Dave H said:That calculation doesn't seem to count the memory needed for the Z-buffer. With a 32-bit multisampled Z-buffer, it becomes
1600 * 1200 * ( 6*8 + 2*4 ) = ~103 MBytes.
Thanks for the correction. Aren't most Z-buffers still 24-bit, though? (That'd get you to ~92MB.)
I'm not sure if the 8-bit stencil buffer has to be replicated for each sample set...I'd think it would be.
OT but related: how exactly are framebuffer/z-compression working such that they save bandwidth yet don't save memory usage? Conversely, wouldn't hierarchical-Z require more memory space (in the same way that mipmaps take up more memory but reduce bandwidth utilization)?
There are several explanations in these forums in the past, and some concepts outlined by some of the ATI people in scattered places. Sorry, this computer and my connection (using a modem now, haven't configured for the DSL yet) is so slow that until I get used to it, my annoyance factor while using is prohibitive in regards to me doing a search for you, but IIRC, keywords "compression", "bandwidth", "memory" should help you find the comments (I'd guess it was sireric and OpenGL guy who made some comments I recall, so perhaps search by post and look for those threads with matches with their names).
EDIT: I just realized that it might be necessary to look at this thread to understand some of what I say above.
My brief explanation of why, if not how: what if you update the buffer and store it compressed? If so, what happens if you update it the buffer for that screen position again? What if it can't be compressed into the same space? How do you manage the overflow that results? How do you maintain predictable alignment and addressing for each screen position such that the buffer can be randomly accessed?

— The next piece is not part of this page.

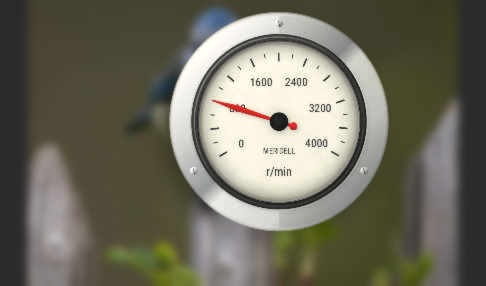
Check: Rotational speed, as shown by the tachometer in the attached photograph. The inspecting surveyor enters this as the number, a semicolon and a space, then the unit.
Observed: 800; rpm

IIRC, the general indication is that IHVs haven't discovered how to do the above efficiently with a lossless compression scheme yet. We had an interesting discussion primarily about z buffer compression. For framebuffer compression, well, I think Matrox FAA might be considered to be one method of dealing with some of the above issues if it actually saves storage space, though the current implementation seems to have issues.
As for the how of color compression for the R300: if several samples are the same color, you send the color once and cause it to be replicated in the suitable amount of places. Possibilities might be some flexibility in the addressing controller that lets a data value be sent to multiple locations (actual way of doing the above), or as I proposed in another post some sort of "all or nothing" 1 bit mask used to represent that either all the sample colors are the same for a pixel or they are not, and if set, only the first color sample is read at all, and it was the only one written in the first place (conceptual way of doing the above).
I'm pretty sure ATI engineers could conceivably have come up with something a bit different than the above , but since (in my limited knowledge) they appear feasible, there is a chance they didn't have to.
I'll note the first works pretty well to my mind with the idea of a limited amount of samples being allowed, and something about addressing concerns tickles my memory in regards to the discussions I mentioned.
Don't take the above as anything but a general indication of the issues and my own theories on how they might be resolved, though...search out the discussions for better answers!